Minister for Children Katherine Zappone will bring proposals to Cabinet about the prospects of identifying babies in a mass grave in a former religious-run institution in Tuam, Taoiseach Leo Varadkar has said.
Speaking in Limerick, Mr Varadkar said a report on the issue previously filed to the State did not say that it was "impossible" to identify the nearly 800 remains at the former mother-and-baby home.
“It may have said it was difficult, but not impossible,” he went on, adding that Ms Zappone wanted to consult the relatives of those who died in Tuam and those who were held there, and with locals in the town.
Meanwhile, the Department of Children and Youth Affairs said a report from UCD and TCD scientists, which argues that DNA advances means that the remains can be identified, will be examined.
Ms Zappone said she was “very interested to see that other experts in the field of forensic archaeology and genetics have a different view” to the experts she appointed.
Opinion
The expert technical group which she had appointed will inform her of their opinion on the submission, and this would be part of her decision-making process on what to do next, she said.
Meanwhile, one of the authors of the UCD-TCD report, genetics expert Prof David McHugh, expressed confidence that the latest DNA extraction and analysis techniques would succeed.
They have successfully identified whole genetic profiles of remains that were thousands of years old. This had also been achieved with infant remains, which were smaller and posed particular difficulties.
Difficulties to be found on the grounds of the former Bons Secours home in Tuam could be overcome, he argued, especially if the remains were in walled chambers, which could have helped their preservation.

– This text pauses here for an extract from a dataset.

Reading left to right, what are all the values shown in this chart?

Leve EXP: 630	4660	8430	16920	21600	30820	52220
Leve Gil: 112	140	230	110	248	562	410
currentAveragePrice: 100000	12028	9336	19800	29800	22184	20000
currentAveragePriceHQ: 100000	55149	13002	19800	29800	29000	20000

He acknowledged it would not be possible to identify every skeleton, but by focusing on petrous bone samples from the skull, it was possible to identify remains of many of those buried there.
Costs
Historian Catherine Corless, whose research revealed the mass grave, said she expected the Government would "play down" the possibility of deploying the latest DNA technology because of the costs involved.
“It is the least that can be done for these babies, who were given no name, just discarded and forgotten about,” she told RTÉ’s Today with Sean O’Rourke. “We know it can be done and it should be done.”
Ms Corless said a database could easily be set up, which would allow for families who believe they may have relatives buried in Tuam to come forward to give DNA samples, which could then be used to identify babies.
Anna Corrigan of the Tuam Babies Family Group, which represents families with relatives in the grave and survivors from the home, said she believed politicians are unwilling to tackle the issue.
There “is a distinct possibility” that some children “are not there, and that the death rate plummeted after the introduction of the 1952 Adoption Act, which is highly sinister, so we need the DNA. We need the bodies exhumed,” she said.